The idea that someone could gaze into your home, and watch while you live your daily life may not be likely, but the possibility is nauseating. Along with this, if a potential intruder (whether this be into your home, office, or shop) wanted to make sure the coast is clear, all they have to do is check your IP Camera feed to ensure no one is around.
The same issues arise with web cams and smart TVs with connected (or in-built) cameras.
For anyone who routinely misplaces their keys, the idea of a smart-lock could come as something of a god-send. Being able to open and lock your doors from a mobile application sounds fine and dandy in theory, but in reality the security concerns are nothing to be ignored.
Back in 2013, Wired reported that millions of Kwikset smart locks were open to hacking. The Sesame smartlock purportedly has less-than-perfect security thanks to it’s “secret knock” Bluetooth feature. Hackers at Def Con hacked a smart-lock in front of a live audience.

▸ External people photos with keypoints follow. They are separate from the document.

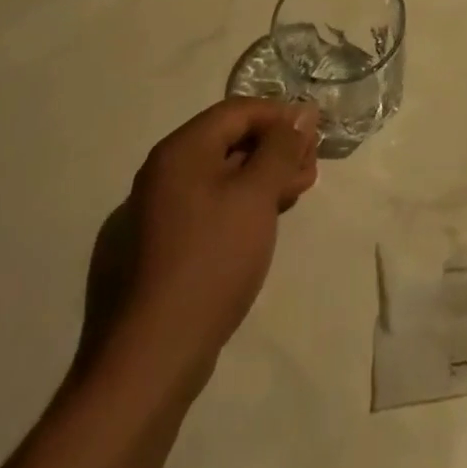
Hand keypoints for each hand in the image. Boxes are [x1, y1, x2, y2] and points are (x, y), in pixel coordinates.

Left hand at [116, 98, 320, 380]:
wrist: (152, 357)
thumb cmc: (211, 260)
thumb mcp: (257, 195)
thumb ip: (282, 147)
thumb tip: (302, 112)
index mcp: (180, 150)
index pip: (238, 110)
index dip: (280, 116)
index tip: (314, 136)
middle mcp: (164, 172)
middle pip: (229, 140)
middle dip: (275, 148)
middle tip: (310, 169)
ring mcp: (159, 211)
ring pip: (222, 174)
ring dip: (263, 176)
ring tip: (296, 193)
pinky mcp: (162, 247)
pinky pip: (210, 205)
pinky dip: (243, 203)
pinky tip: (266, 221)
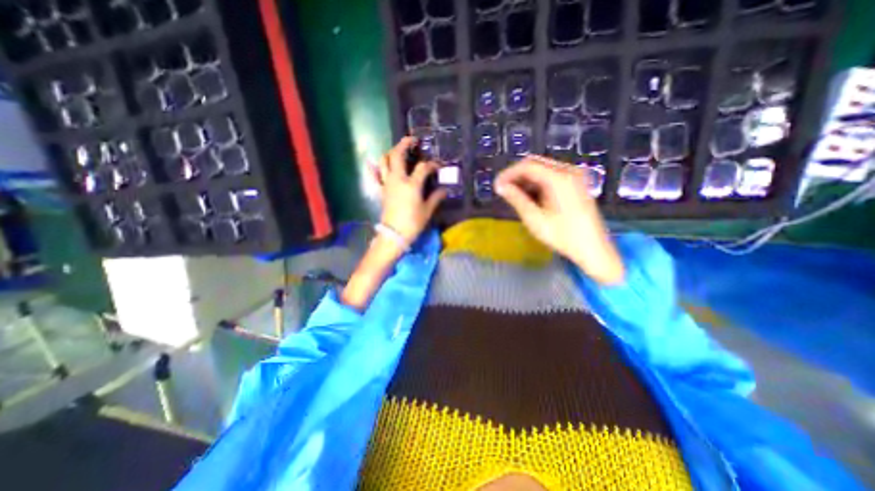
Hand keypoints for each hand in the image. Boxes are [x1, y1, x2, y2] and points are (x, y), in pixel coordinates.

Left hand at [371, 135, 451, 245]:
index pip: (423, 168)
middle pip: (397, 155)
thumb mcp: (427, 210)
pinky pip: (374, 177)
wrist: (394, 235)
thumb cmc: (413, 223)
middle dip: (404, 144)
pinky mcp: (381, 191)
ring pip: (384, 162)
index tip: (438, 166)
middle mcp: (397, 179)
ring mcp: (387, 184)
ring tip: (397, 151)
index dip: (432, 164)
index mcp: (411, 184)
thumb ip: (436, 197)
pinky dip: (373, 168)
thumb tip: (445, 190)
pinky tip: (372, 163)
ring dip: (390, 153)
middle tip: (413, 140)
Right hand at [496, 156, 624, 285]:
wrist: (593, 249)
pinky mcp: (576, 183)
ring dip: (526, 179)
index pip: (527, 166)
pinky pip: (552, 176)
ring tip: (513, 195)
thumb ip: (516, 199)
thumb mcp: (535, 219)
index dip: (509, 174)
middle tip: (503, 190)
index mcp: (559, 178)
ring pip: (543, 169)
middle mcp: (569, 171)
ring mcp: (575, 176)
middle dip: (516, 175)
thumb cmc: (563, 236)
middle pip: (536, 163)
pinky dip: (537, 183)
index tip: (496, 186)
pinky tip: (530, 196)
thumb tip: (500, 187)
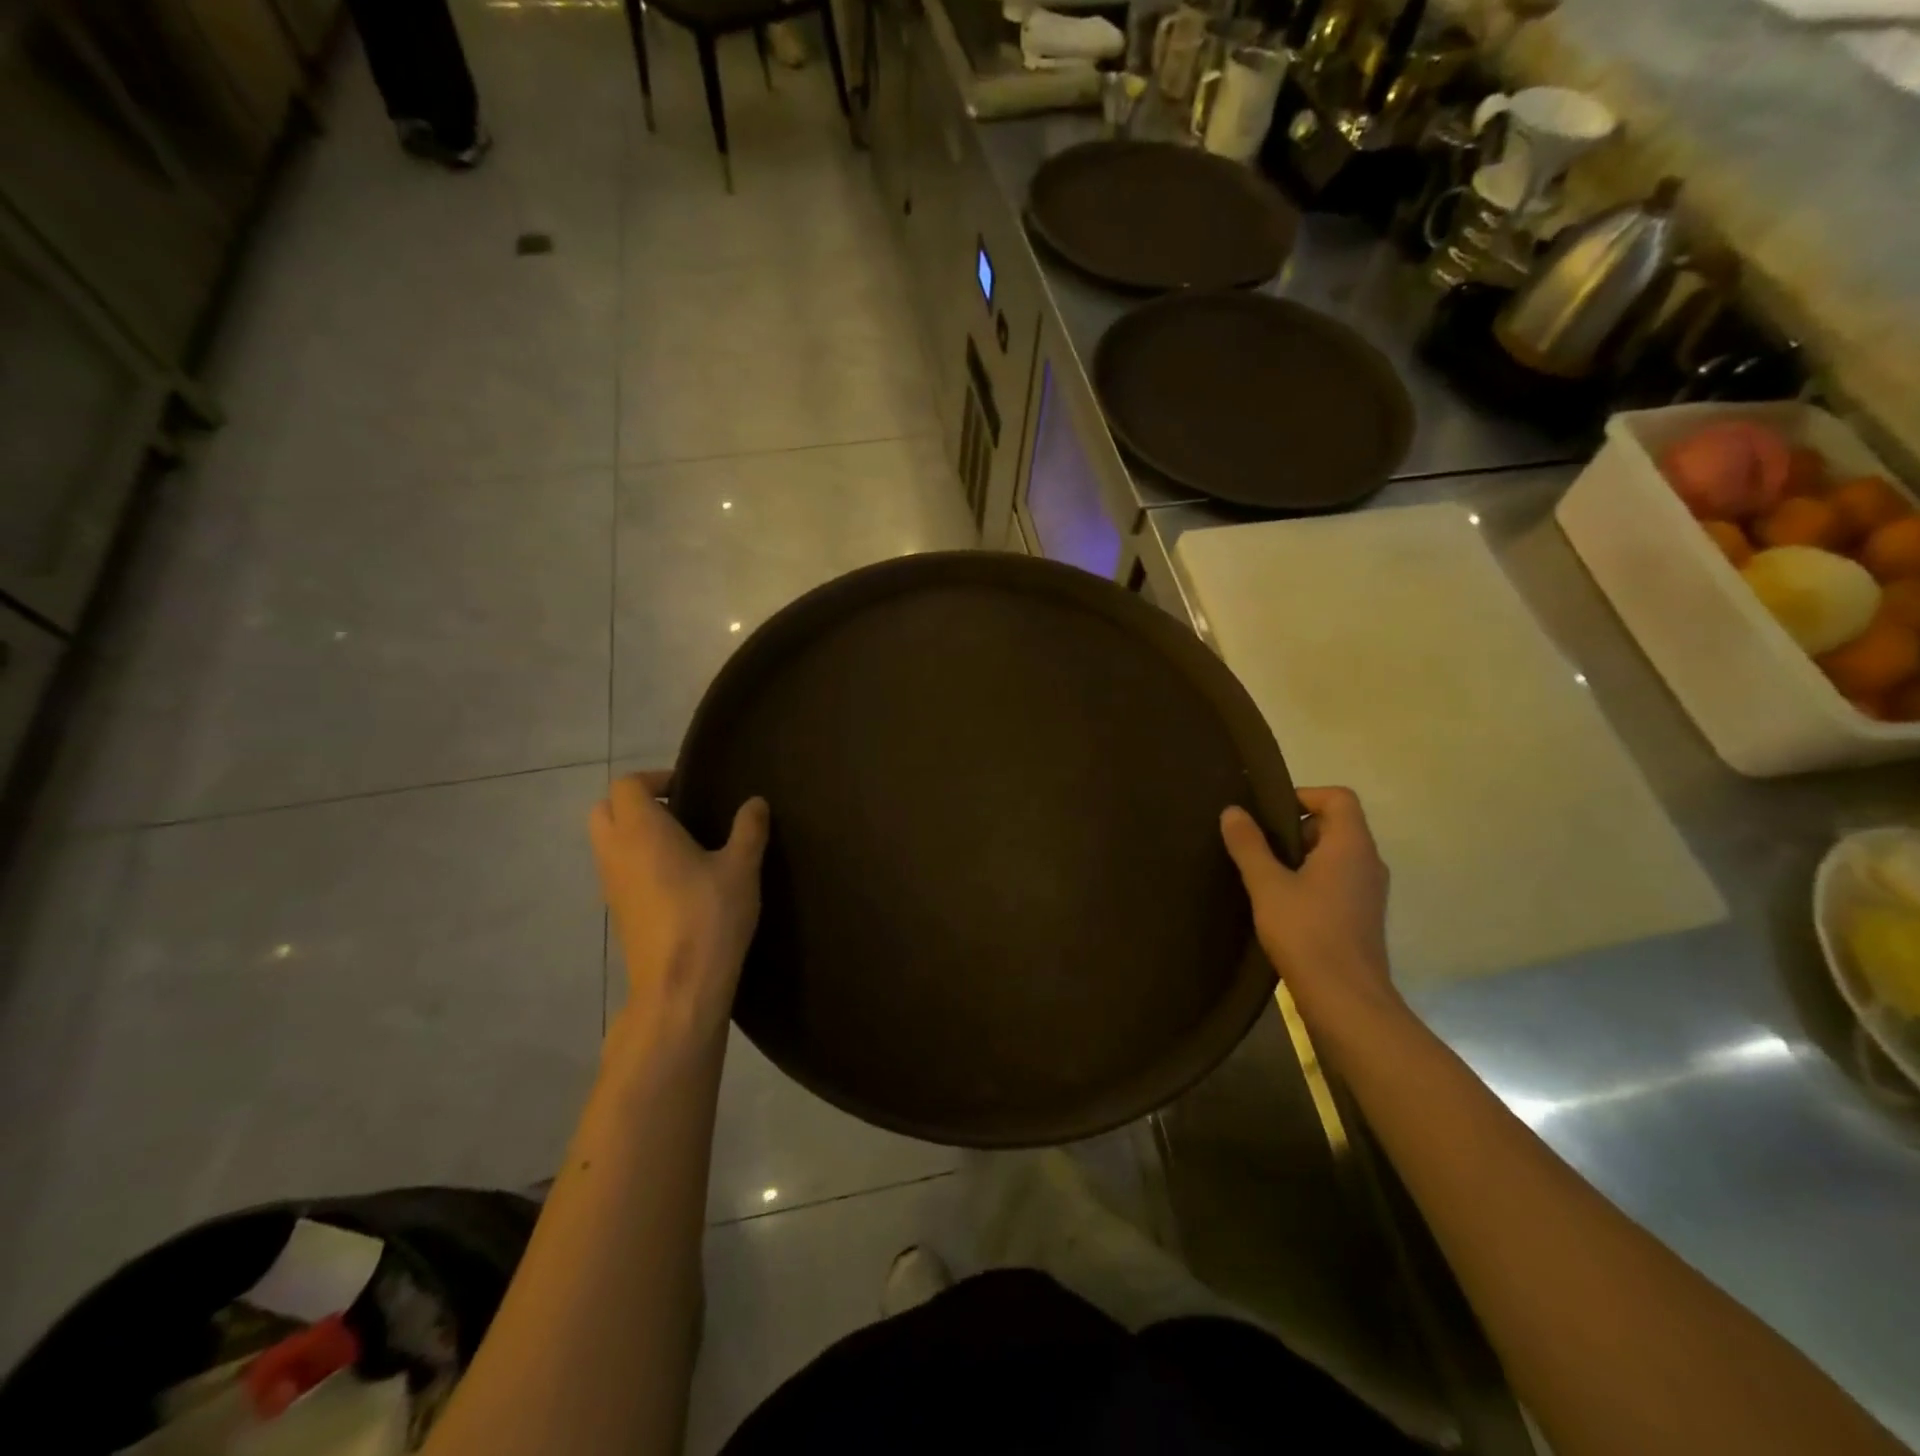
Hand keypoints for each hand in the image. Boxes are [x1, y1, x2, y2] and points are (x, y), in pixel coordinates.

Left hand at [589, 771, 769, 1054]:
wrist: (679, 986)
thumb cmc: (709, 916)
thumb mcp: (741, 868)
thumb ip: (748, 829)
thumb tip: (755, 801)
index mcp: (642, 830)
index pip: (627, 784)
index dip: (655, 778)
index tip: (688, 790)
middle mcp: (616, 851)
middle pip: (605, 809)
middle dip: (635, 803)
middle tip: (678, 812)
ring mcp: (611, 885)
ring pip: (607, 842)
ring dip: (634, 834)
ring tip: (682, 846)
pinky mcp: (617, 912)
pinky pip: (616, 871)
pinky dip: (635, 862)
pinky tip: (676, 880)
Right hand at [1220, 787, 1401, 1036]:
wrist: (1346, 1001)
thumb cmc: (1307, 933)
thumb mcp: (1267, 885)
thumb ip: (1249, 845)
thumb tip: (1233, 811)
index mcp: (1351, 846)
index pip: (1338, 798)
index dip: (1303, 795)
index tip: (1267, 813)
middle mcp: (1367, 862)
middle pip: (1335, 825)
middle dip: (1294, 828)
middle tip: (1257, 844)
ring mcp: (1368, 891)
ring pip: (1333, 855)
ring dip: (1299, 857)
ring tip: (1262, 874)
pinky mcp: (1361, 916)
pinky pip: (1336, 881)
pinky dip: (1309, 880)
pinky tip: (1280, 903)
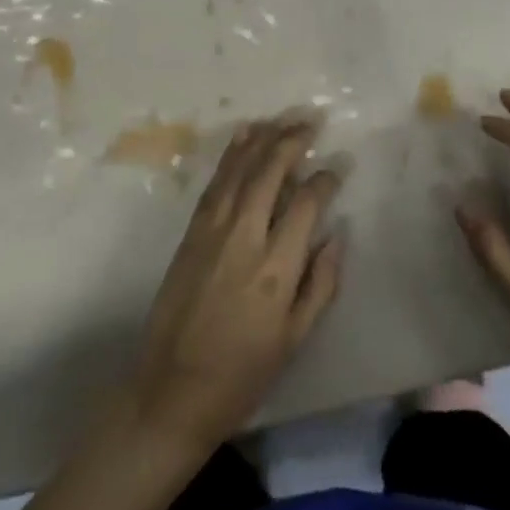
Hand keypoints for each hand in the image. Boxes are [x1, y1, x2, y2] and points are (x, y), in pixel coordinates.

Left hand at [128, 117, 343, 454]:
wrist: (170, 391)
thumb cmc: (241, 374)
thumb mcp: (294, 340)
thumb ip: (321, 284)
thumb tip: (336, 235)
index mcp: (276, 269)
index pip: (307, 203)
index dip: (326, 178)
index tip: (339, 166)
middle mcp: (244, 238)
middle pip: (271, 173)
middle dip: (293, 141)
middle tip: (312, 122)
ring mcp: (212, 231)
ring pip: (240, 170)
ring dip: (262, 139)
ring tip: (282, 118)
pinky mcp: (190, 233)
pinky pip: (215, 183)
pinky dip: (231, 155)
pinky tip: (243, 138)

But as pointed out in this Gizmodo article, if someone really wanted to break into your house, a crowbar or smashed window could do the trick. That would be a lot easier than hacking your smart lock. But if we’re relying on smart locks to secure offices, shops, server rooms, or even safes, we’re looking at a completely different picture, where immensely valuable information, stock, and equipment could be placed at risk.
During December of 2013 and January 2015, Cybernetics Security company Proofpoint claimed to to have discovered the first large scale Internet of Things cyber attack. In that attack, 750,000 phishing/spam emails were sent from fridges, TVs, media centers, and other connected home devices. This may be unfortunate for the recipients of those emails, but the point is more salient.
Yes, our connected devices can now be used to launch large scale attacks on us, and others. But on a more personal note, the lack of security built into devices, such as many Samsung fridges (see the video above), leaves us pretty vulnerable. Some of these fridges have been found to be sending your data over servers without verifying the SSL certificate. This means that the fridge doesn’t really know who it’s talking to.
If you’re asked to log-in to your Google or Amazon account on your fridge, for instance, your passwords could well be intercepted. Not only that, but it could be relatively easy for a hacker to install malware on your fridge, too. Principal Analyst at Osterman Research told Computing.co.uk, “few vendors are taking steps to protect against this threat; and the existing security model simply won’t work to solve the problem”.
There are Many Others
Above are just a few examples of IoT devices that we should maintain our vigilance around. There are many more. Your GPS connected running T-shirt could tell the wrong kind of people when you’re out of the house, for example. But a more likely risk is that of having even more of your sensitive data accessible via devices that simply aren’t well secured.
Despite the excitement of the Internet of Things (which is why many companies are jumping on the bandwagon, connecting the most ridiculous of devices), it’s a risk to jump in head first without first being conscious of the risks that are out there.
This selection of devices all pose at least some form of threat, that will (hopefully) in time be ironed out. In the meantime, let’s not fall for the hype. Let’s use the technology behind the Internet of Things for actual needs. When the security inevitably improves, perhaps then, and only then, should widespread adoption of these risky devices become mainstream.
Which other devices to you think pose a risk? And are these risks substantial enough to prevent you from jumping on board with these devices?